TASK REQUIREMENTS:
(a) Reproduce word for word the passage of the blog comments between "Posted by: gmoke" and "for far less.", inclusive.
(b) In the blog comments, what resource is said to dominate the economy of Afghanistan?

Posted by: Kim McDodge | Thursday, 09 March 2006 at 06:19 PM
John, and blog contributors, please look at this.
This is an excellent analysis of the cartoon crisis, a great example of Information Operations, and what should be a very sobering glimpse of the breadth and depth of the global jihad. Dr. Walid Phares provides the insight of an insider. PC treatment of this threat will be our downfall. Joe L
"The Danish cartoons were published in September 2005. Why did it take five months for what Western media dubbed "instant reactions to the insult" to materialize? One hundred and fifty days and nights are too long for a mass reaction to be described as "instant."
"Why didn't the protest explode until only few weeks ago? Because decisions were made, measurements were designed, and plans were laid out by the "Jihadi elites." The masses had to wait until the establishment decided to unleash the emotions. Every single regime and organization had to refine the expectations and project the dividends."
http://yubanet.com/artman/publish/article_31706.shtml
Posted by: joe | Thursday, 09 March 2006 at 10:07 PM
John,
Nigeria is an interesting place with its federal system, LGAs, resources and technology initiatives. Considering their interesting history, US interest and growing Chinese influence and participation (Nigeria recently 're-asserted' its support for One-China), do you think the trajectory of these GGs will be any different?
Posted by: MountainRunner | Friday, 10 March 2006 at 01:27 AM
"One of the reasons for this is that the criminal economy -- oil bunkering (smuggling stolen oil), arms trafficking, corporate warfare, corruption, etc. -- gets positive feedback from disruption. This criminal "economy," which I call the bazaar, is an economic platform that connects transnational crime with local global guerrillas."
This reminds me of MS 13, the transnational gang that reportedly came out of the El Salvadoran war of the 1970s and 1980s and has spread to the US, first California now on the East coast as well. The nexus between religious/political/social terrorists and profit oriented criminals trafficking in drugs, people, and other varieties of contraband is an extremely salient touchpoint.
What happens if and when the African scam spammers get into identity theft and link up with the oil guerrillas?
Posted by: gmoke | Saturday, 11 March 2006 at 01:09 AM
“The more the state hollows out.” Call me naïve, it seems that the logic of unregulated economic enterprise, globalization, deregulation, modernism, stealing as economioc practice, as practiced, and encouraged, under the current U.S. administration [and those prior] drives “hollowization” of state. Bismark’s approach to state building would seem helpful. Identify the foundation of support for the opponents of the state and co-opt them.
The hollowing of the state is the stated goal, indeed inevitable result, of trade liberalization, national and international. An arms trade (driven and dominated by the Americans) that diverts resources to the stick will never result in the stability that the carrot of social welfare would provide for far less.
Posted by: steve laudig | Sunday, 12 March 2006 at 09:15 AM
Steve, something to think about: perhaps they are part of the same trend.
Posted by: John Robb | Sunday, 12 March 2006 at 11:36 AM
One thing that I think is interesting is that all the places Global Guerilla activity seems to be occuring have a few features in common.
The first is that they are all single source economies. That is to say that one single resource/activity dominates the economic landscape. In Nigeria and Iraq, it's oil, in Afghanistan it's opium, in central america it's either cocaine or oil, depending on geography.

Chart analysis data
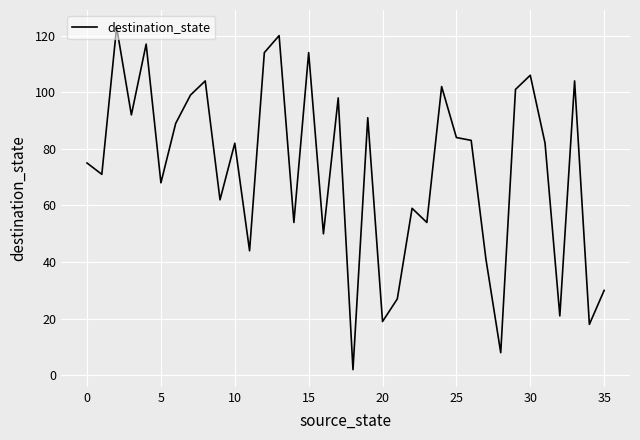

True or false: the data has more than 2 interior local peaks.

True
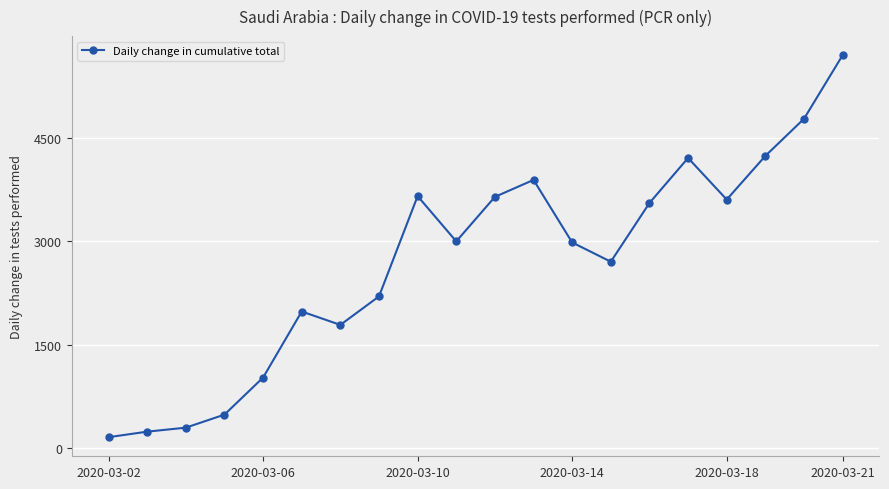

What is the minimum value shown in the chart?

160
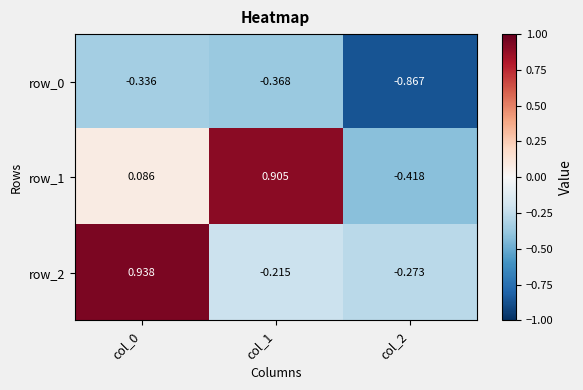

The value of row_0 at col_2 is -0.9. True or false?

True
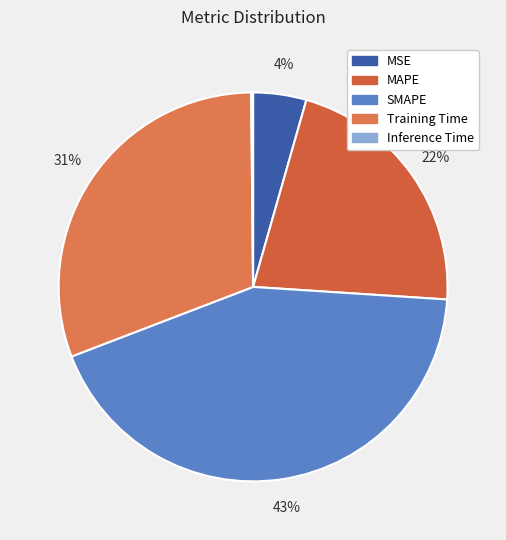

How many segments does this pie chart have?

5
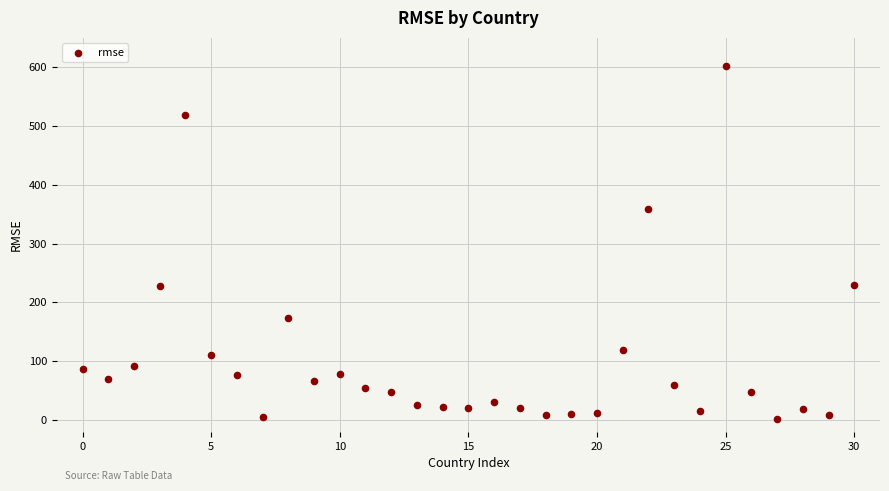

What Y value in the scatter plot is closest to 301?

358.1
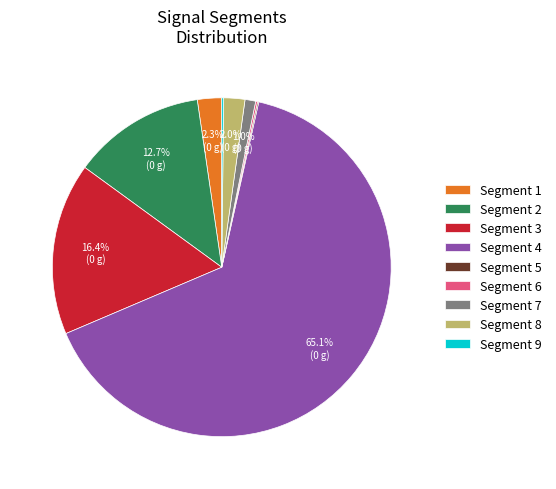

Which slice is the largest?

Segment 4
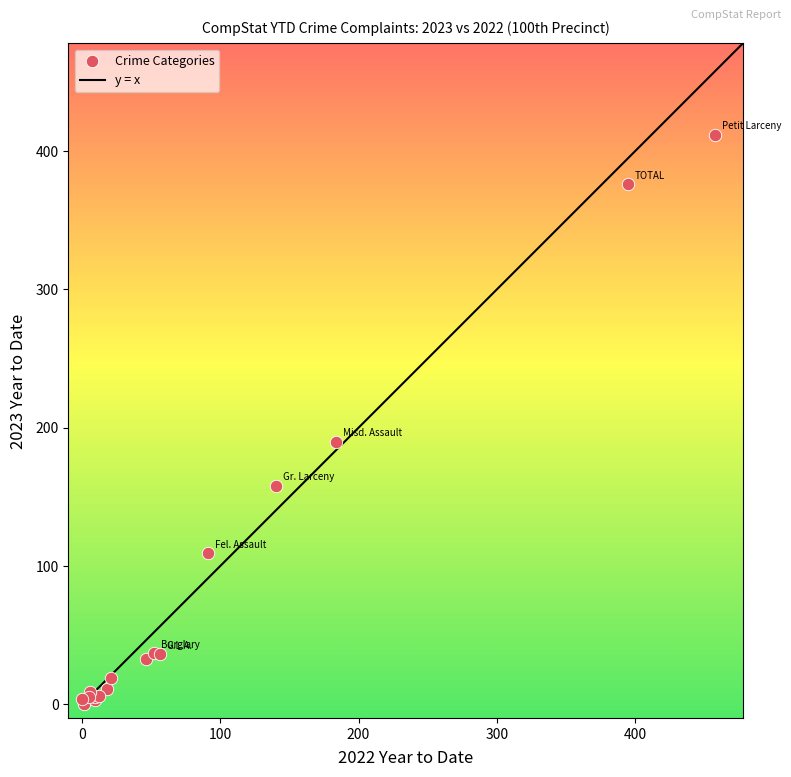

What Y value in the scatter plot is closest to 206?

190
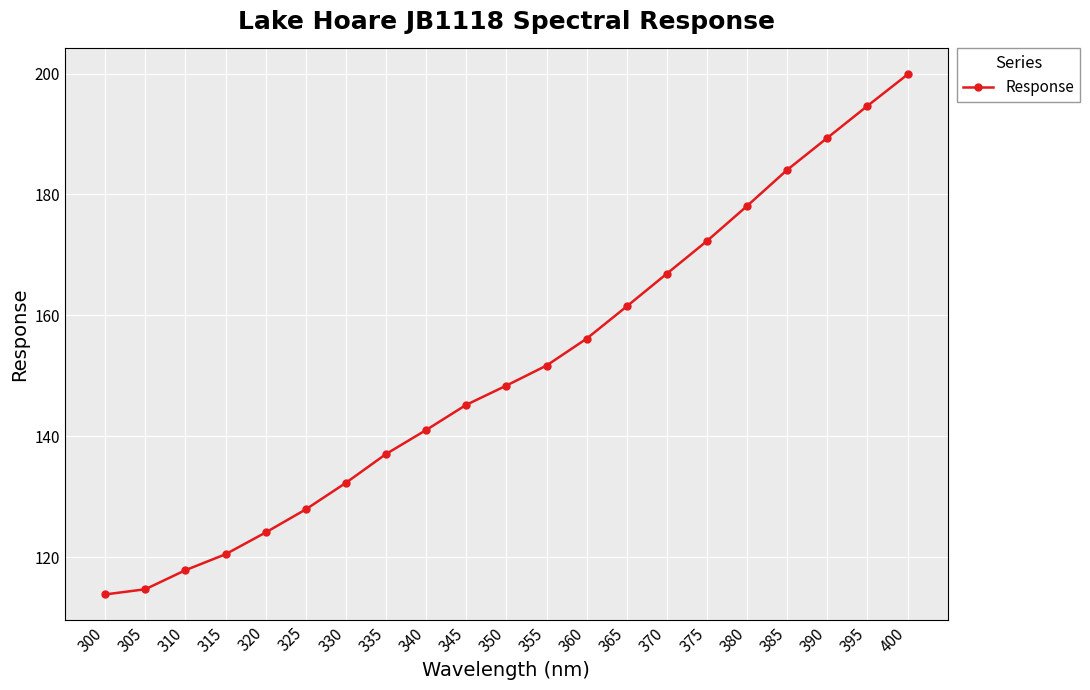

At which category does the chart reach its peak across all series?

400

SOLUTIONS FOR EACH TASK:
(a)
Posted by: gmoke | Saturday, 11 March 2006 at 01:09 AM
“The more the state hollows out.” Call me naïve, it seems that the logic of unregulated economic enterprise, globalization, deregulation, modernism, stealing as economioc practice, as practiced, and encouraged, under the current U.S. administration [and those prior] drives “hollowization” of state. Bismark’s approach to state building would seem helpful. Identify the foundation of support for the opponents of the state and co-opt them.
The hollowing of the state is the stated goal, indeed inevitable result, of trade liberalization, national and international. An arms trade (driven and dominated by the Americans) that diverts resources to the stick will never result in the stability that the carrot of social welfare would provide for far less.

(b) Opium